SAS gets a new start

Comprehensive savings plan breathes new life into SAS

A comprehensive savings plan has been agreed to breathe new life into the struggling Scandinavian airline SAS. The cost slashing plan designed to make SAS more competitive includes moving the head office to Stockholm, with no administration in Copenhagen or Oslo. Overall across the organisation, there will be 6000 fewer employees in the company, which currently employs 15000. Redundancies will take place in Denmark, Norway and Sweden. The number of managers will be significantly reduced.
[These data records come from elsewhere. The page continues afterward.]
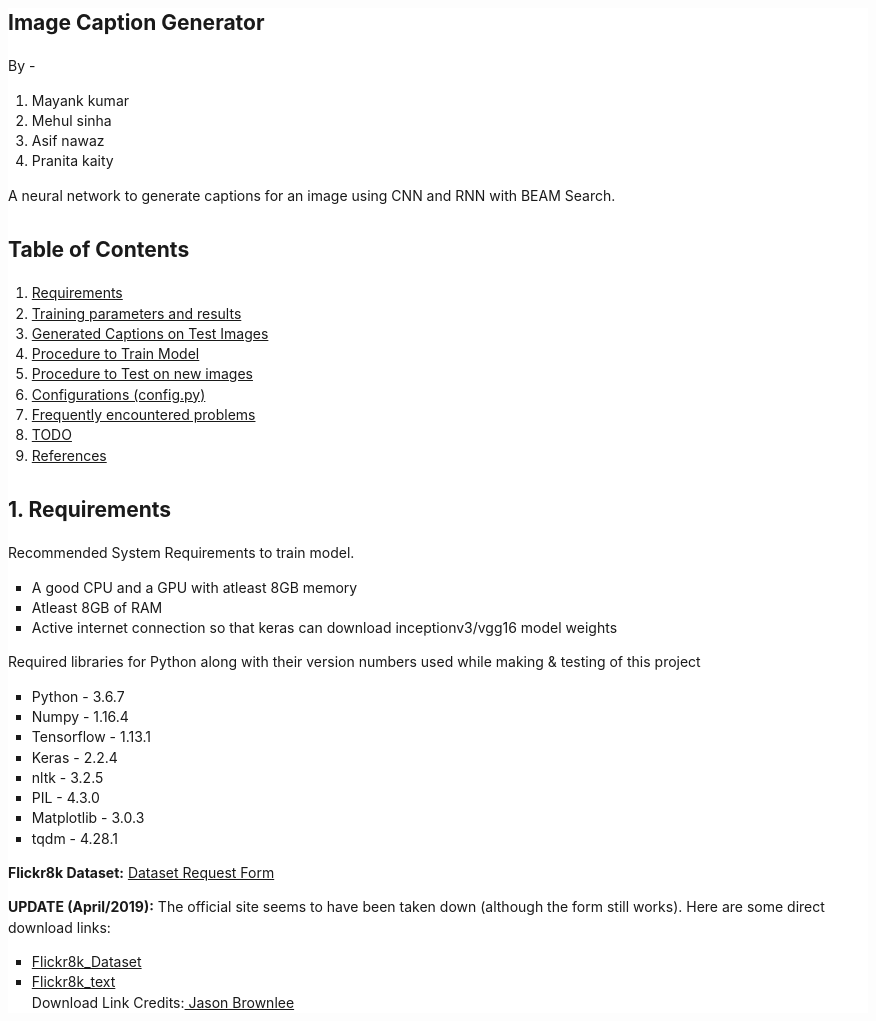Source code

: ## Image Caption Generator

By -
1. Mayank kumar
2. Mehul sinha
3. Asif nawaz
4. Pranita kaity

A neural network to generate captions for an image using CNN and RNN with BEAM Search.

## Table of Contents

1. [Requirements](#1-requirements)
2. [Training parameters and results](#2-training-parameters-and-results)
3. [Generated Captions on Test Images](#3-generated-captions-on-test-images)
4. [Procedure to Train Model](#4-procedure-to-train-model)
5. [Procedure to Test on new images](#5-procedure-to-test-on-new-images)
6. [Configurations (config.py)](#6-configurations-configpy)
7. [Frequently encountered problems](#7-frequently-encountered-problems)
8. [TODO](#8-todo)
9. [References](#9-references)

## 1. Requirements

Recommended System Requirements to train model.

<ul type="square">
	<li>A good CPU and a GPU with atleast 8GB memory</li>
	<li>Atleast 8GB of RAM</li>
	<li>Active internet connection so that keras can download inceptionv3/vgg16 model weights</li>
</ul>

Required libraries for Python along with their version numbers used while making & testing of this project

<ul type="square">
	<li>Python - 3.6.7</li>
	<li>Numpy - 1.16.4</li>
	<li>Tensorflow - 1.13.1</li>
	<li>Keras - 2.2.4</li>
	<li>nltk - 3.2.5</li>
	<li>PIL - 4.3.0</li>
	<li>Matplotlib - 3.0.3</li>
	<li>tqdm - 4.28.1</li>
</ul>

<strong>Flickr8k Dataset:</strong> <a href="https://forms.illinois.edu/sec/1713398">Dataset Request Form</a>

<strong>UPDATE (April/2019):</strong> The official site seems to have been taken down (although the form still works). Here are some direct download links:

<ul type="square">
	<li><a href="https://github.com/jbrownlee/Datasets/releases/download/Flickr8k/Flickr8k_Dataset.zip">Flickr8k_Dataset</a></li>
	<li><a href="https://github.com/jbrownlee/Datasets/releases/download/Flickr8k/Flickr8k_text.zip">Flickr8k_text</a></li>
	Download Link Credits:<a href="https://machinelearningmastery.com/develop-a-deep-learning-caption-generation-model-in-python/"> Jason Brownlee</a>
</ul>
Continuing employees may expect pay cuts of 15%.
The plan will result in SEK 3 billion and will also see some of SAS’s assets being sold at a value of around SEK 3 billion. This will make SAS less dependent on external lenders in the future.
The subsidiary SAS Ground Handling, Europe’s third-largest handling company which employs about a third of all employees in SAS, will be outsourced. The airline says it is in negotiations on a sale with unnamed external partners, but a takeover date has not yet been clarified. The company’s customer centres will also be outsourced.
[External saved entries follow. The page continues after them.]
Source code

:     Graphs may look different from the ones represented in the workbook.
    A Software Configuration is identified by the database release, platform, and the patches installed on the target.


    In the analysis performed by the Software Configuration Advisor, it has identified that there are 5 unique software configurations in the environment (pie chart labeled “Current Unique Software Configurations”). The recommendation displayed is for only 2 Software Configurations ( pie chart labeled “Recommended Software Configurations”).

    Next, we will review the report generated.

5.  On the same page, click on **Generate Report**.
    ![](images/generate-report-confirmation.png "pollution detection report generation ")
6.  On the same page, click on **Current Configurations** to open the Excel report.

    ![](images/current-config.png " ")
Also the Norway-based airline Widerøe, which sees itself as the Nordic countries’ biggest regional airline, will be divested. The same applies to properties associated with airports and assets related to aircraft engines. Overall, the divestment of assets will raise €400 million in addition to total savings of around the same figure per year.
The radical new savings plan has been termed 4Excellence Next Generation (4XNG), referring to the previous 4Excellence strategic plan.
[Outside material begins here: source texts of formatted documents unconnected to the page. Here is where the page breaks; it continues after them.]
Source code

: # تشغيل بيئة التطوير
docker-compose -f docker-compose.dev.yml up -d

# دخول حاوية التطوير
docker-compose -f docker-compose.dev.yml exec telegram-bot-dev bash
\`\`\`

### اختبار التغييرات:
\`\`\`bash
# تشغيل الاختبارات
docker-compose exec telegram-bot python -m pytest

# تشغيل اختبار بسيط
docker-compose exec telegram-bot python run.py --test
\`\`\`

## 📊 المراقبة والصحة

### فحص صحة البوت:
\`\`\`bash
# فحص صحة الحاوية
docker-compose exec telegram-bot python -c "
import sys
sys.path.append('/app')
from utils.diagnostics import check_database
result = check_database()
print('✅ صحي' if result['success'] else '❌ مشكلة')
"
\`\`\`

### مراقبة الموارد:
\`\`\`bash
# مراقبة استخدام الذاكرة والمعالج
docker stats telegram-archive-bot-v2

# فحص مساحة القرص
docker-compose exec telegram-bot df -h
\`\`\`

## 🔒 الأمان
“This is our ‘final call’ if there continue to be an SAS,” Rickard Gustafson, CEO of SAS said in a statement this morning. “We have this last chance to start over and implement these fundamental changes. I know that we demand a lot from our employees, but there is no other way. I hope that our loyal and dedicated employees have the will to fight for SAS to survive and thus secure our jobs. If we do, we may in the longer term invest in new aircraft and develop our business so that SAS can continue to play an important role for many millions of people in Scandinavia.”
The plan will be implemented during 2013 and 2014. Banks approved the plan yesterday after the European Commission has also nodded its approval in recent days.